Some photos and statistics
I recently posted 120 of what I considered the best photos I took on Facebook. Here’s some stats about how much my friends liked them.
Ideally I posted one photo per day, named from 1 to 120; but life happened and I had a hiatus of a few weeks. Regardless, let’s assume that each day there was a photo, so the index is also a time quantity.
We can start with some high level stats: there were 867 reactions, that is a little bit more than 7 per photo. While posting, I got the impression the novelty wore off after a while, and friends started to get tired. Indeed, a simple linear regression shows a negative coefficient.
If we group by number of reactions, we the histogram on the right.
It looks like a decent Poisson distribution. Indeed, we can assume reactions happen only on the day each photo was posted, and so the number of reactions per day should indeed be a Poisson.

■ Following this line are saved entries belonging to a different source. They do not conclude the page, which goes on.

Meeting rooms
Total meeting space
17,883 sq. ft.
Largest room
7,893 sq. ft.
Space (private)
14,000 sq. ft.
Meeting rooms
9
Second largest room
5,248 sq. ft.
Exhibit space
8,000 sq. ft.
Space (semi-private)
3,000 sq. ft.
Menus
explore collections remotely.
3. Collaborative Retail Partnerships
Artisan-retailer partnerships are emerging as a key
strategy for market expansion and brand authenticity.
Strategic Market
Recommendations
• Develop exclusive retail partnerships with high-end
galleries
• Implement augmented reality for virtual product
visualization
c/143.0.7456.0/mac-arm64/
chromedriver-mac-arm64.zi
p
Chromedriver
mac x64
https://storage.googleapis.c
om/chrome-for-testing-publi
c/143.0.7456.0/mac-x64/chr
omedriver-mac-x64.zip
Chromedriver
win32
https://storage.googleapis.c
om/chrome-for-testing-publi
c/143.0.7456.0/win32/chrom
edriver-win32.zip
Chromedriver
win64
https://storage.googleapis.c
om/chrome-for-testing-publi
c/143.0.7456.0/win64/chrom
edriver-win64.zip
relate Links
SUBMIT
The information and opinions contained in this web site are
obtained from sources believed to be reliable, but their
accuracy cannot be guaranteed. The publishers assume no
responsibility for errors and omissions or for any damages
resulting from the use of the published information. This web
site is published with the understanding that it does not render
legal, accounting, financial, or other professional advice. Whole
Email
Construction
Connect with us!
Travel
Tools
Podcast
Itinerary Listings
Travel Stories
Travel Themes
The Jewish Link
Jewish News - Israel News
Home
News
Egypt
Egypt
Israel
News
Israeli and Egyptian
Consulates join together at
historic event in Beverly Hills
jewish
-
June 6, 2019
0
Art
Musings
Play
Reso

Of course, this also assumes reactions are independent on the quality of the photo… maybe that’s a good assumption.
The top photo has 25 reactions, and other 7 have 15 or more reactions. Here they are, in order (left to right, top to bottom):
Speaking of low-lights instead, here are the 5 photos with only one reactions (we will soon talk about that):
Overall, I think it’s fair judgement. There are some weirdness: the top right best photo (Hallgrimskirkja, in Reykjavik) has probably many laughing reactions due to the witty pun I added as comment, rather than due to the photo itself. On the other hand, I would have expected the first worst photo to be appreciated more.
So, why no photo has no reactions? Well, let’s see a histogram of how many people liked a certain number of photos:
You can recognize a pretty good power law (alpha = 1.8), but also some outlier; the person that liked 112 photos (93%) as you can imagine, is my mum. The most likely explanation for the remaining 8 is some bug in Facebook’s news feed.
The reason for this silly post was just to try out seaborn, a plotting library for Python on top of matplotlib. It makes easy to plot a limited set of graph types, and in addition has a decent preset style: that is to say, exactly the opposite of matplotlib. So I couldn’t really finish without using the coolest graph type it allows: violin plots.
I split the 120 photos in 9 categories, here listed from the most frequent to the least: architecture, cityscapes, landmarks, landscapes, people, close-ups, animals, nature, and textures (landscapes and nature are similar, but the former has some human-sourced component). And here’s the reactions in this sets behaved:
Beautiful. Animals and nature are the overall favourites, which again shows: the Internet loves its kittens.